= Sengzhao =

Chinese Buddhist philosopher (384–414)

Sengzhao (僧肇 (Sēngzhào, Seng-chao); 僧肇, Sōjō; 384–414) was a Chinese Buddhist philosopher from Later Qin. Born to a poor family in Jingzhao, he acquired literary skills, apparently including the capacity to read Pali, and became a scribe. This exposed him to a variety of uncommon documents. He was influenced by Taoists, Laozi and Zhuangzi, and although we are told he enjoyed Lao Tzu’s Daodejing, he was overjoyed when he discovered the Vimalakirti Sutra. This encounter transformed his life and he became a Buddhist. He was known as being among the ablest of the disciples of Kumārajīva.

Sengzhao was recognized as both a scholar of high skill and someone of profound understanding relating to religious matters. He was involved in translating Indian treatises, which formed the only source of study for early Chinese Mādhyamika Buddhism. He also authored a small number of texts, but is famous for the book Zhaolun. Its chapters are as follows: Things Do Not Shift, Non-Absolute Emptiness, Prajna Is Without Dichotomizing Knowledge, and Nirvana Is Without Conceptualization.

He is mentioned in the Memoirs of Eminent Monks.

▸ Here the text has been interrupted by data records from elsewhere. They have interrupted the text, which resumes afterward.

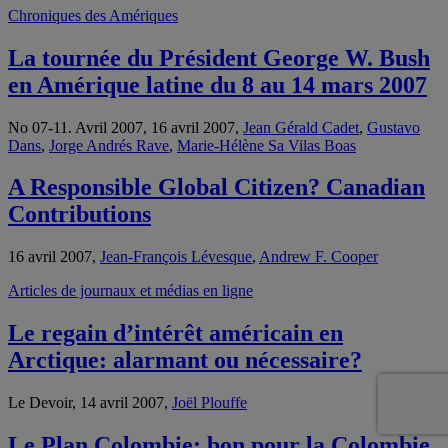
Chroniques des Amériques
La tournée du Président George W. Bush
en Amérique latine du 8 au 14 mars 2007
No 07-11. Avril 2007, 16 avril 2007,
Jean Gérald Cadet
,
Gustavo
Dans
,
Jorge Andrés Rave
,
Marie-Hélène Sa Vilas Boas
A Responsible Global Citizen? Canadian
Contributions
16 avril 2007,
Jean-François Lévesque
,
Andrew F. Cooper
Articles de journaux et médias en ligne
Le regain d’intérêt américain en
Arctique: alarmant ou nécessaire?
Le Devoir, 14 avril 2007,
Joël Plouffe
Le Plan Colombie: bon pour la Colombie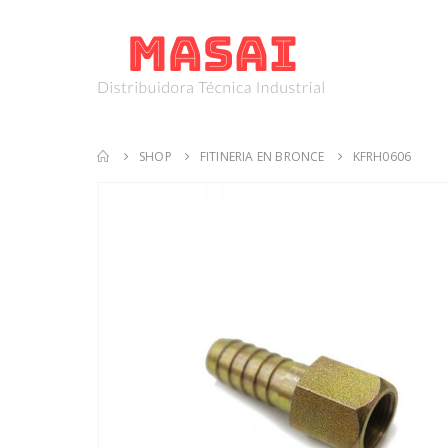
SHOP
FITINERIA EN BRONCE
KFRH0606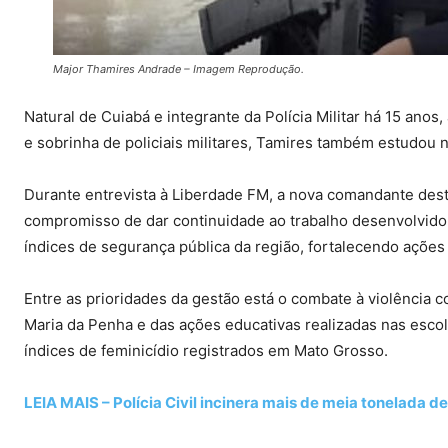
Major Thamires Andrade – Imagem Reprodução.
Natural de Cuiabá e integrante da Polícia Militar há 15 anos, 
e sobrinha de policiais militares, Tamires também estudou n
Durante entrevista à Liberdade FM, a nova comandante dest
compromisso de dar continuidade ao trabalho desenvolvido 
índices de segurança pública da região, fortalecendo ações 
Entre as prioridades da gestão está o combate à violência c
Maria da Penha e das ações educativas realizadas nas esco
índices de feminicídio registrados em Mato Grosso.
LEIA MAIS – Polícia Civil incinera mais de meia tonelada 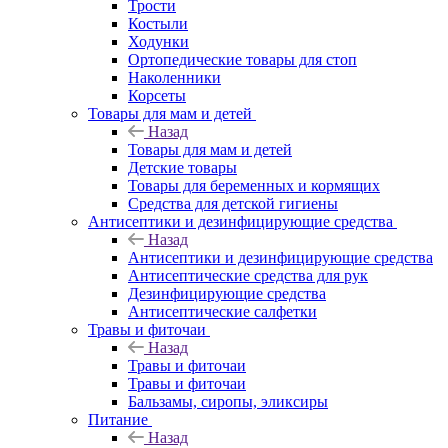
Трости
Костыли
Ходунки
Ортопедические товары для стоп
Наколенники
Корсеты
Товары для мам и детей
Назад
Товары для мам и детей
Детские товары
Товары для беременных и кормящих
Средства для детской гигиены
Антисептики и дезинфицирующие средства
Назад
Антисептики и дезинфицирующие средства
Антисептические средства для рук
Дезинфицирующие средства
Антисептические салфетки
Травы и фиточаи
Назад
Травы и фиточаи
Травы и фиточаи
Бальзамы, сиропы, эликсиры
Питание
Назад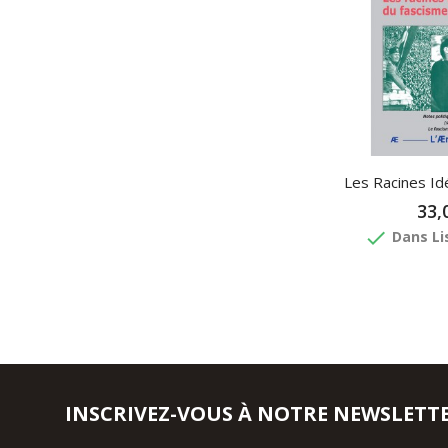
Les Racines Idé
33,
done
Dans Li
INSCRIVEZ-VOUS À NOTRE NEWSLETT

Sengzhao criticized earlier Chinese Buddhist schools for believing in being or non-being. He concluded that all dharmas are empty.

==Contribution==
He composed a series of treatises published under the title Zhaolun, which was first translated (1948) into English as The Book of Chao by Walter Liebenthal, and later (1968) republished in a revised edition with the revised title of Chao Lun, the Treatises of Seng-chao. A partial translation of many of his treatises can be found in Richard H. Robinson's Early Mādhyamika in India and China.

==Later references==
A number of other accounts exist concerning the life of Sengzhao, though they rarely shed any new light on his work or activities. The Weishou [a collection of canonical texts] accords Sengzhao preeminence among the eight hundred or so scholars gathered at Chang’an: “Daorong and his fellows were of knowledge and learning all-pervasive, and Sengzhao was the greatest of them. When Kumrajva made a translation, Sengzhao would always take pen in hand and define the meanings of words. He annotated the Vimalakrtinirdesha Stra and also published several treatises. They all have subtle meaning, and scholars venerate them.” (Hurvitz 54)

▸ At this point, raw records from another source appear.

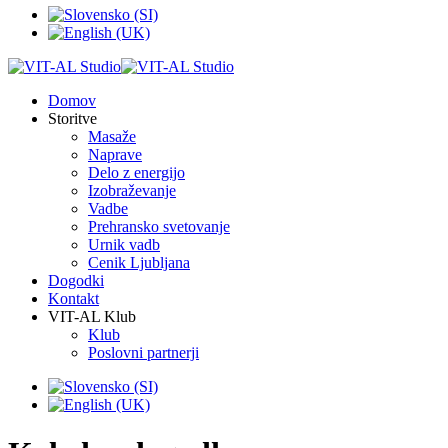
Domov
Storitve
Masaže
Naprave
Delo z energijo
Izobraževanje
Vadbe
Prehransko svetovanje
Urnik vadb
Cenik Ljubljana
Dogodki
Kontakt
VIT-AL Klub
Klub
Poslovni partnerji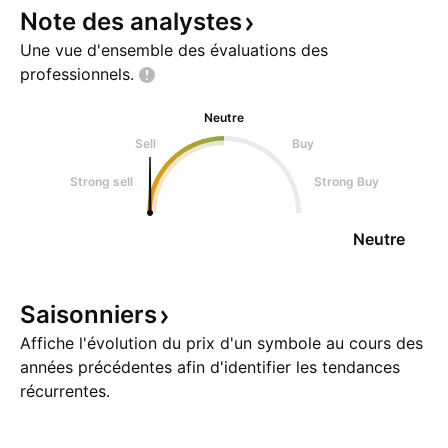
Note des
analystes
Une vue d'ensemble des évaluations des
professionnels.
Neutre
Sell
Buy
Strong sell
Strong Buy
Neutre
Saisonniers
Affiche l'évolution du prix d'un symbole au cours des
années précédentes afin d'identifier les tendances
récurrentes.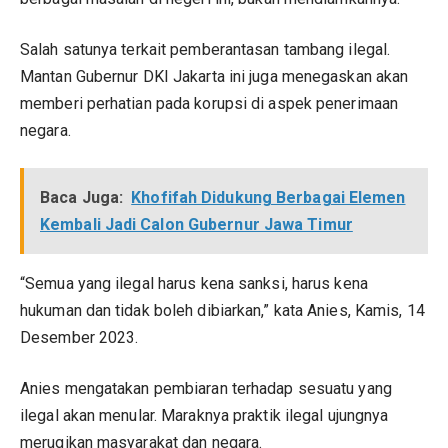
Salah satunya terkait pemberantasan tambang ilegal.
Mantan Gubernur DKI Jakarta ini juga menegaskan akan
memberi perhatian pada korupsi di aspek penerimaan
negara.
Baca Juga:
Khofifah Didukung Berbagai Elemen
Kembali Jadi Calon Gubernur Jawa Timur
“Semua yang ilegal harus kena sanksi, harus kena
hukuman dan tidak boleh dibiarkan,” kata Anies, Kamis, 14
Desember 2023.
Anies mengatakan pembiaran terhadap sesuatu yang
ilegal akan menular. Maraknya praktik ilegal ujungnya
merugikan masyarakat dan negara.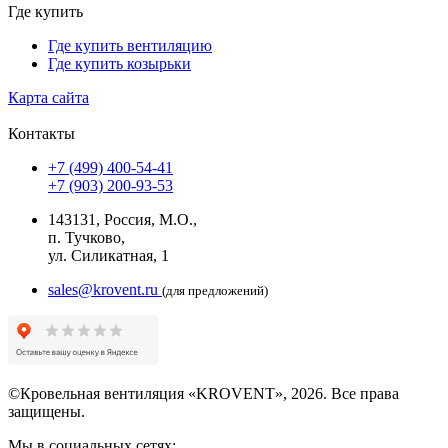
Где купить
Где купить вентиляцию
Где купить козырьки
Карта сайта
Контакты
+7 (499) 400-54-41
+7 (903) 200-93-53
143131, Россия, М.О.,
п. Тучково,
ул. Силикатная, 1
sales@krovent.ru
(для предложений)
©Кровельная вентиляция «KROVENT», 2026. Все права
защищены.
Мы в социальных сетях:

While adding nothing substantively new, this version highlights Sengzhao's importance as a liaison between the Indian Kumarajiva and the Chinese language. All indications point to the foreign master's reliance on Sengzhao's ability to “translate” the Indian terminology into stylistically acceptable Chinese. The gong’an (meditation puzzle) collection known as the Blue Cliff Record contains a tale concerning Sengzhao's death which by all accounts is apocryphal. Despite its spurious legend regarding Zhao's demise, within the gong'an commentary supplied by the Chan master Yunmen, we find another reference to his life that provides some insight into his correspondence with Liu Yimin. According to the Blue Cliff Record, Sengzhao not only took Kumrajva as his teacher, but "he also called upon the bodhisattva Buddhabhadra at the Temple of the Tile Coffin, who had come from India to transmit the mind-seal of the twenty-seventh Patriarch. Sengzhao then entered deeply into the inner sanctum." (Cleary, Thomas, and J.C. Cleary, trans. The Blue Cliff Records. Boulder, CO: Shambala, 1978.)